In the data below, reproduce everything exactly except the images.

GIVEN INFORMATION Start Marker

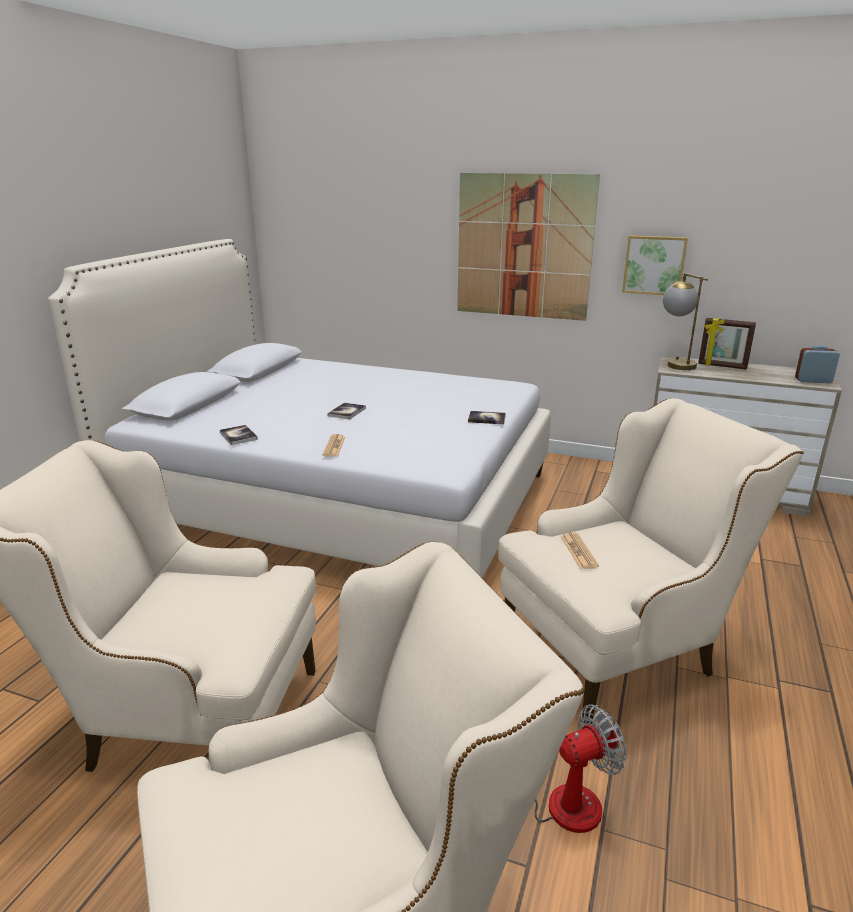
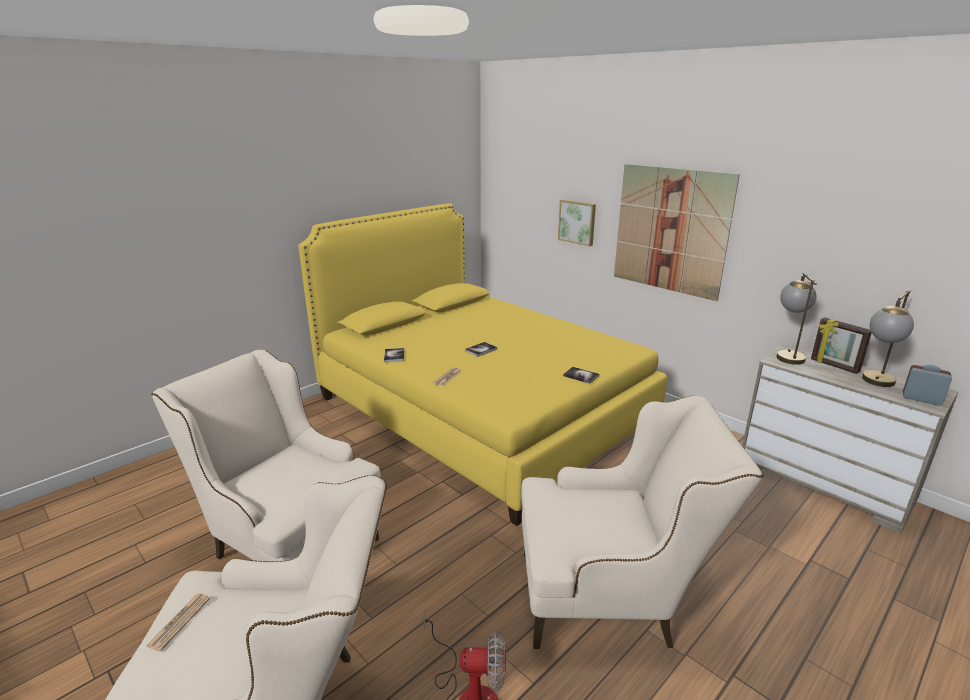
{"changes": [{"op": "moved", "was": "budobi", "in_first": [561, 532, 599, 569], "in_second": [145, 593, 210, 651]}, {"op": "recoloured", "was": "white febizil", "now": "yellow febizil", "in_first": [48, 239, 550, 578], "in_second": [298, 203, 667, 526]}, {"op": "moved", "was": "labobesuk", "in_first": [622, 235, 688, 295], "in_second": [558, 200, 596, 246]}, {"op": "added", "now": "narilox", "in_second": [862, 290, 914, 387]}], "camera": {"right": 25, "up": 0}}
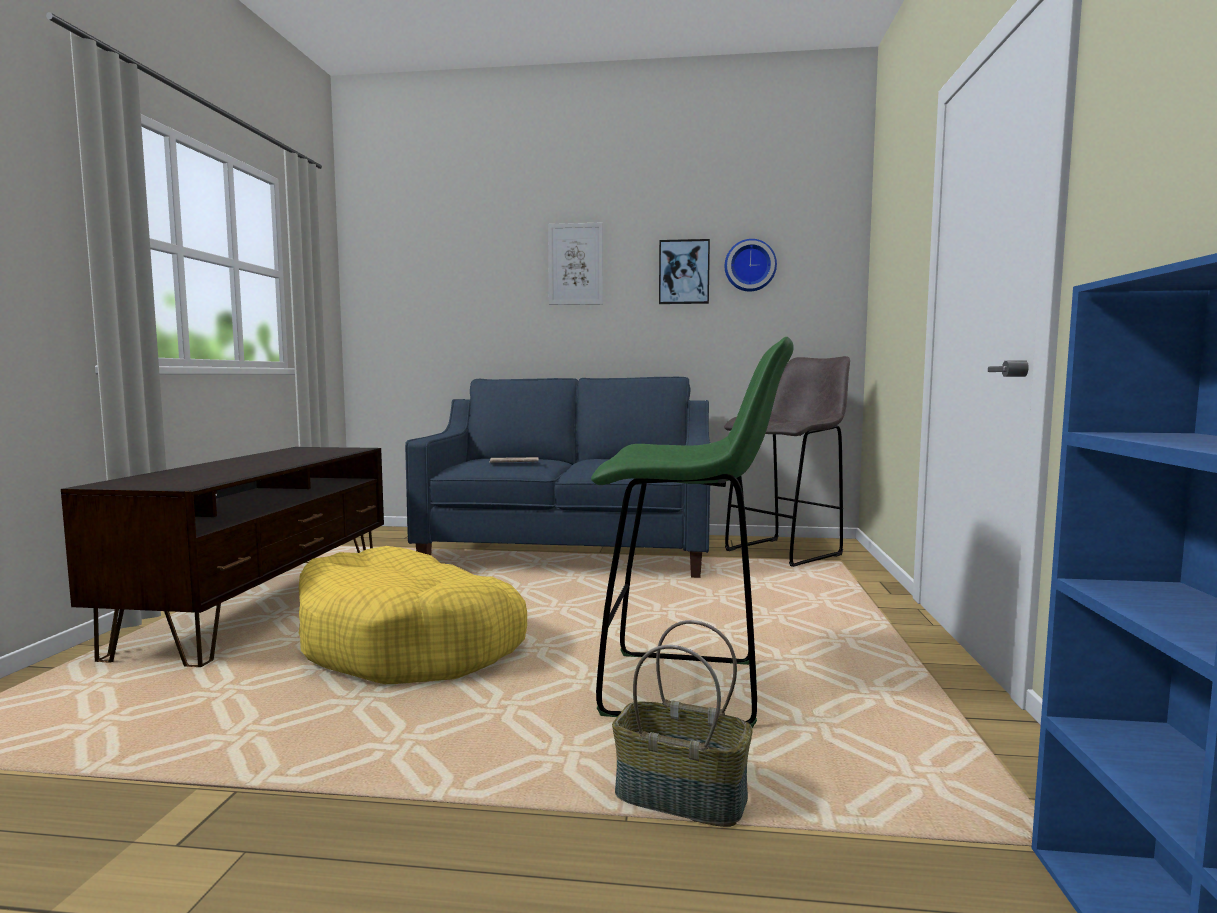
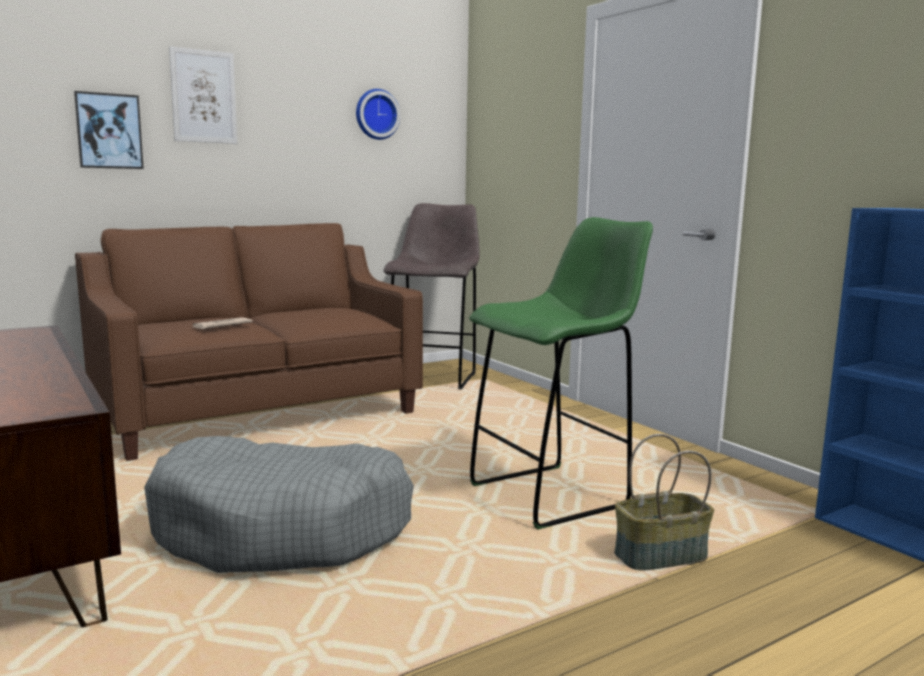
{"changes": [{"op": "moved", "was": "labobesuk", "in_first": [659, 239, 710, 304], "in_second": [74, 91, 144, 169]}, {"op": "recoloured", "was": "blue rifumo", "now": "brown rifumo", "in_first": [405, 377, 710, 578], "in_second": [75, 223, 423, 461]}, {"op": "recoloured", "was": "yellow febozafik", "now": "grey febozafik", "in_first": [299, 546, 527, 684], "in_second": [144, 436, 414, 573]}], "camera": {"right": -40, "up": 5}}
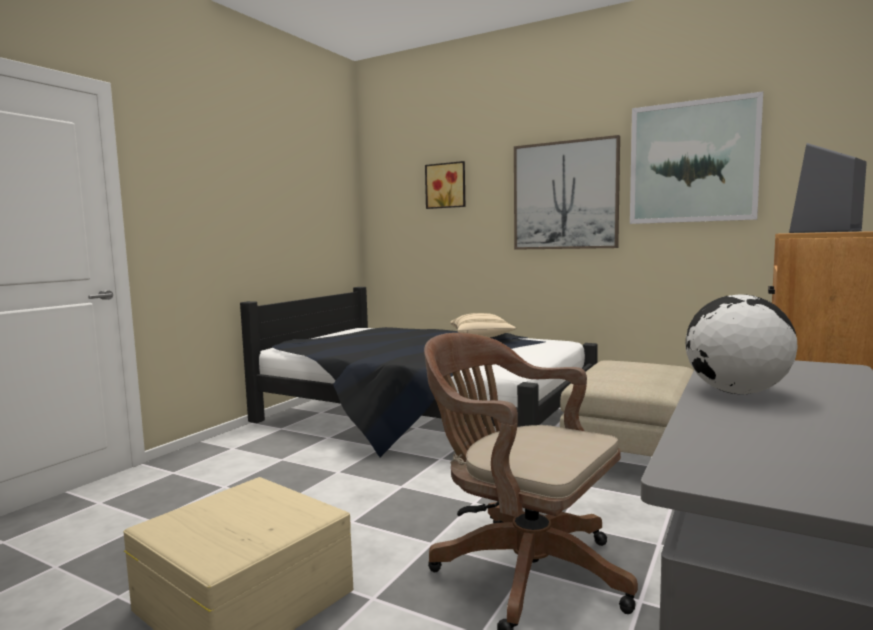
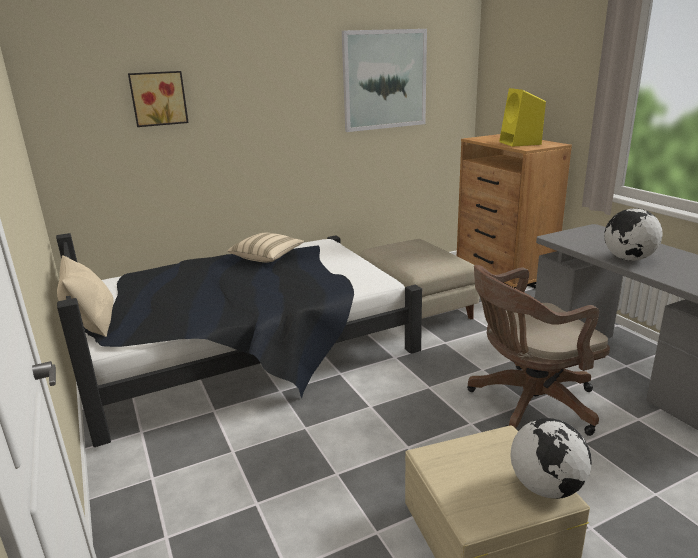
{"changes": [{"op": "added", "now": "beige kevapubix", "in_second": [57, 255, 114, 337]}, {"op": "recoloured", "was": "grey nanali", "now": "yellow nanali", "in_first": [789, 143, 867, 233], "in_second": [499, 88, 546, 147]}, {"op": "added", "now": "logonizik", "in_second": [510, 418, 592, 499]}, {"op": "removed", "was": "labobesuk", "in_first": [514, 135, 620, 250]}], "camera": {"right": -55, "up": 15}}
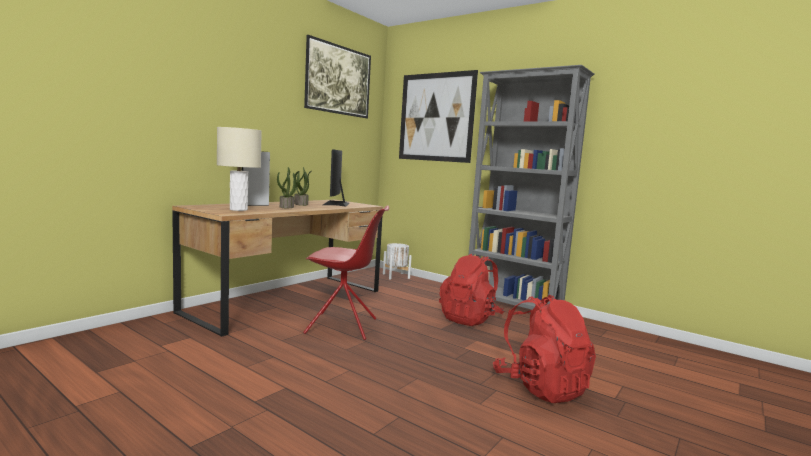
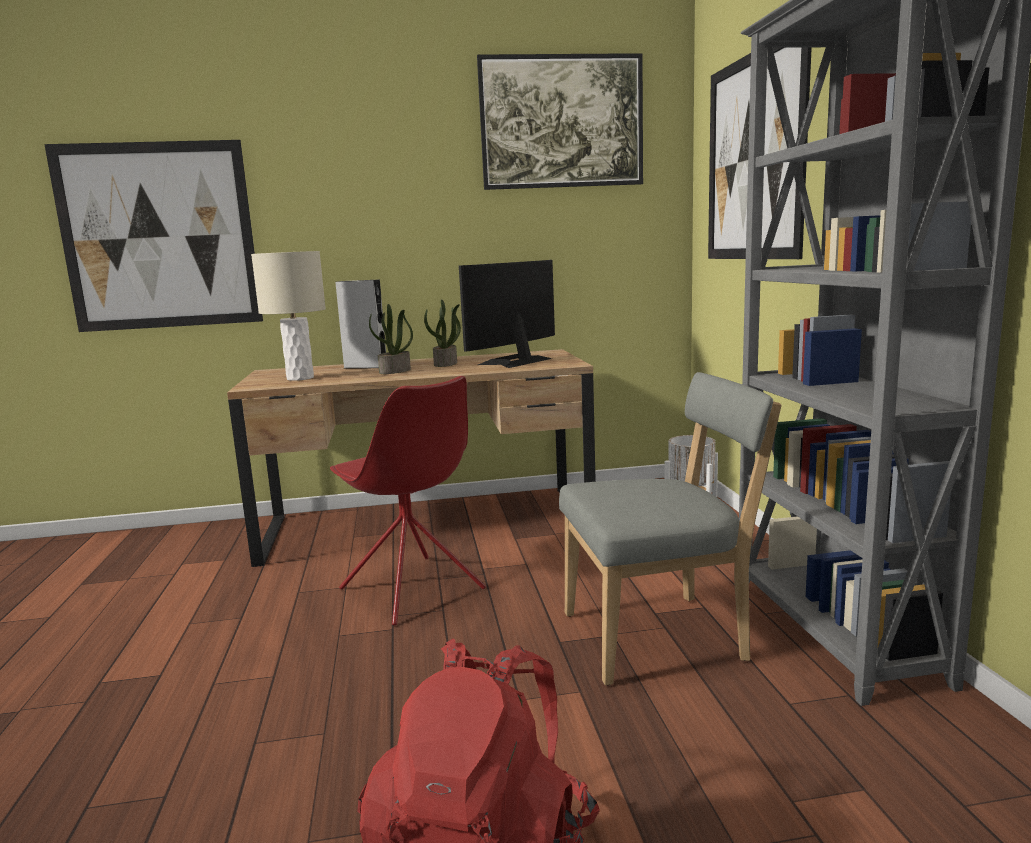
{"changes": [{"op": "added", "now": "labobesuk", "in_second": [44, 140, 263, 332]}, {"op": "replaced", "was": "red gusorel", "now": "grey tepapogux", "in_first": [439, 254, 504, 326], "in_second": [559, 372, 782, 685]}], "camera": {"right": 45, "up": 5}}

GIVEN INFORMATION End Marker

→ YOUR RESPONSE:
{"changes": [{"op": "moved", "was": "budobi", "in_first": [561, 532, 599, 569], "in_second": [145, 593, 210, 651]}, {"op": "recoloured", "was": "white febizil", "now": "yellow febizil", "in_first": [48, 239, 550, 578], "in_second": [298, 203, 667, 526]}, {"op": "moved", "was": "labobesuk", "in_first": [622, 235, 688, 295], "in_second": [558, 200, 596, 246]}, {"op": "added", "now": "narilox", "in_second": [862, 290, 914, 387]}], "camera": {"right": 25, "up": 0}}
{"changes": [{"op": "moved", "was": "labobesuk", "in_first": [659, 239, 710, 304], "in_second": [74, 91, 144, 169]}, {"op": "recoloured", "was": "blue rifumo", "now": "brown rifumo", "in_first": [405, 377, 710, 578], "in_second": [75, 223, 423, 461]}, {"op": "recoloured", "was": "yellow febozafik", "now": "grey febozafik", "in_first": [299, 546, 527, 684], "in_second": [144, 436, 414, 573]}], "camera": {"right": -40, "up": 5}}
{"changes": [{"op": "added", "now": "beige kevapubix", "in_second": [57, 255, 114, 337]}, {"op": "recoloured", "was": "grey nanali", "now": "yellow nanali", "in_first": [789, 143, 867, 233], "in_second": [499, 88, 546, 147]}, {"op": "added", "now": "logonizik", "in_second": [510, 418, 592, 499]}, {"op": "removed", "was": "labobesuk", "in_first": [514, 135, 620, 250]}], "camera": {"right": -55, "up": 15}}
{"changes": [{"op": "added", "now": "labobesuk", "in_second": [44, 140, 263, 332]}, {"op": "replaced", "was": "red gusorel", "now": "grey tepapogux", "in_first": [439, 254, 504, 326], "in_second": [559, 372, 782, 685]}], "camera": {"right": 45, "up": 5}}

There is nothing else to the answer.